(Dataset records)
___
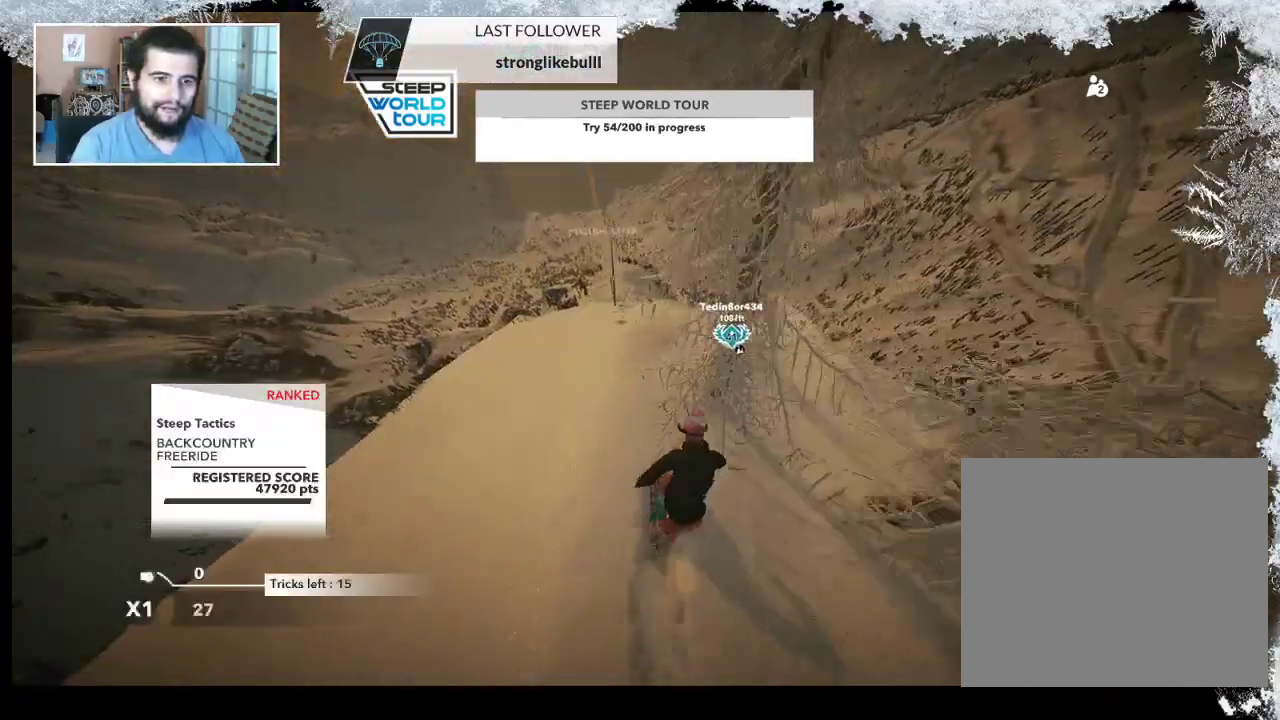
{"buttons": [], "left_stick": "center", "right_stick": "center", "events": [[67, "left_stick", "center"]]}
___
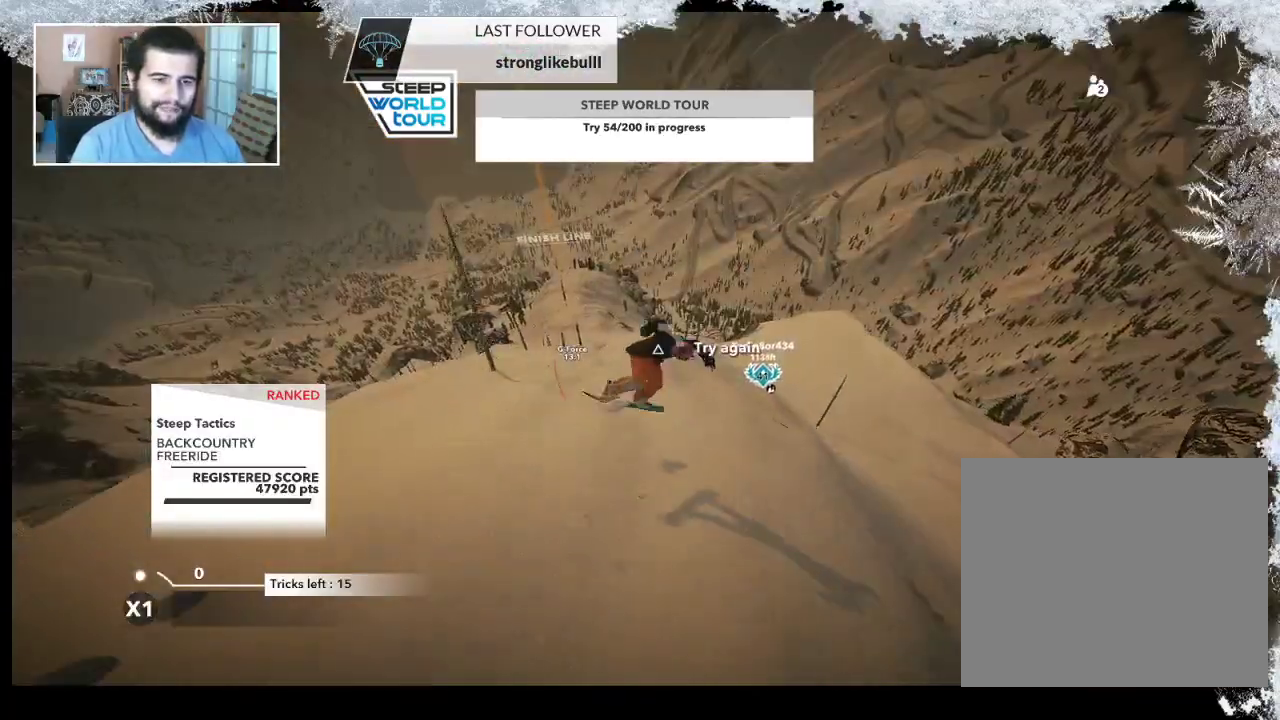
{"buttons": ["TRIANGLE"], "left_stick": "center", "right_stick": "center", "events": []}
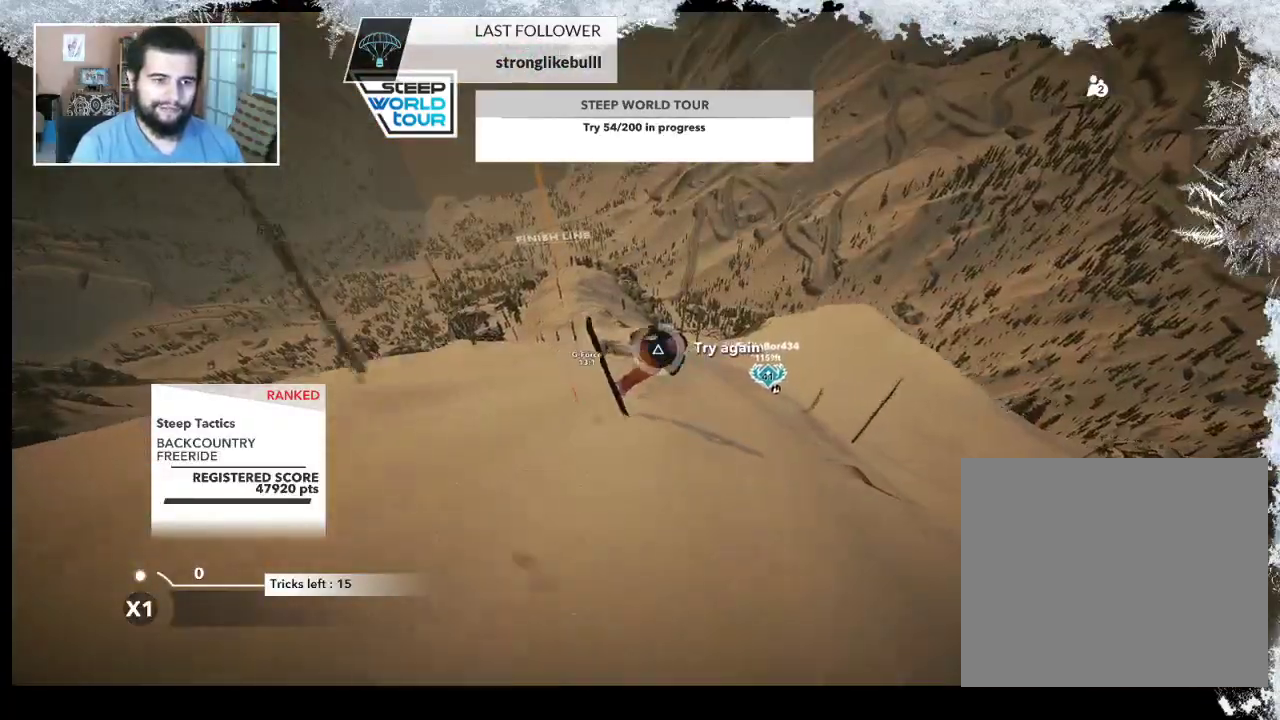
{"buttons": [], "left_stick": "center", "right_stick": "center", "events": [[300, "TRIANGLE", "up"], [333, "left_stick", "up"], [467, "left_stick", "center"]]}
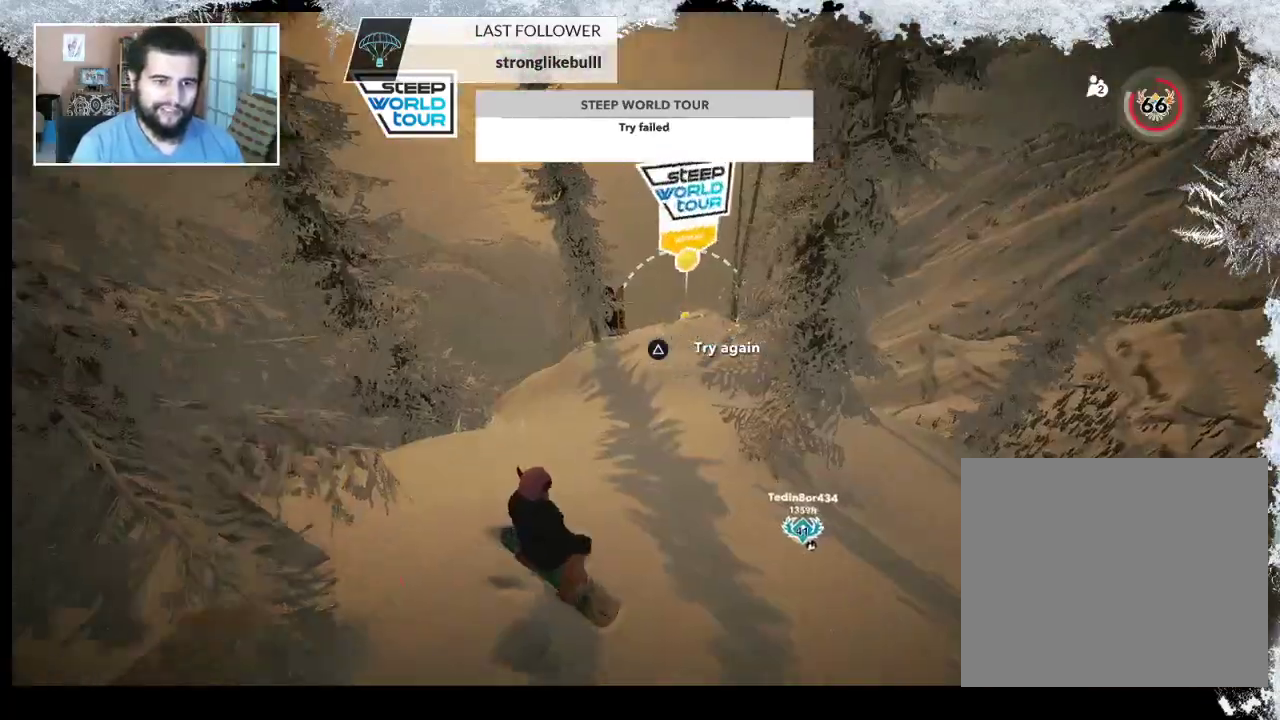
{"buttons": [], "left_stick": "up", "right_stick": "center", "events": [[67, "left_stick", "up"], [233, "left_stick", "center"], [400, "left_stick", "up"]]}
___
(What you should do)
The lines above that hold the string "TRIANGLE" are to be located and copied.

(Answer box)
{"buttons": ["TRIANGLE"], "left_stick": "center", "right_stick": "center", "events": []}
{"buttons": [], "left_stick": "center", "right_stick": "center", "events": [[300, "TRIANGLE", "up"], [333, "left_stick", "up"], [467, "left_stick", "center"]]}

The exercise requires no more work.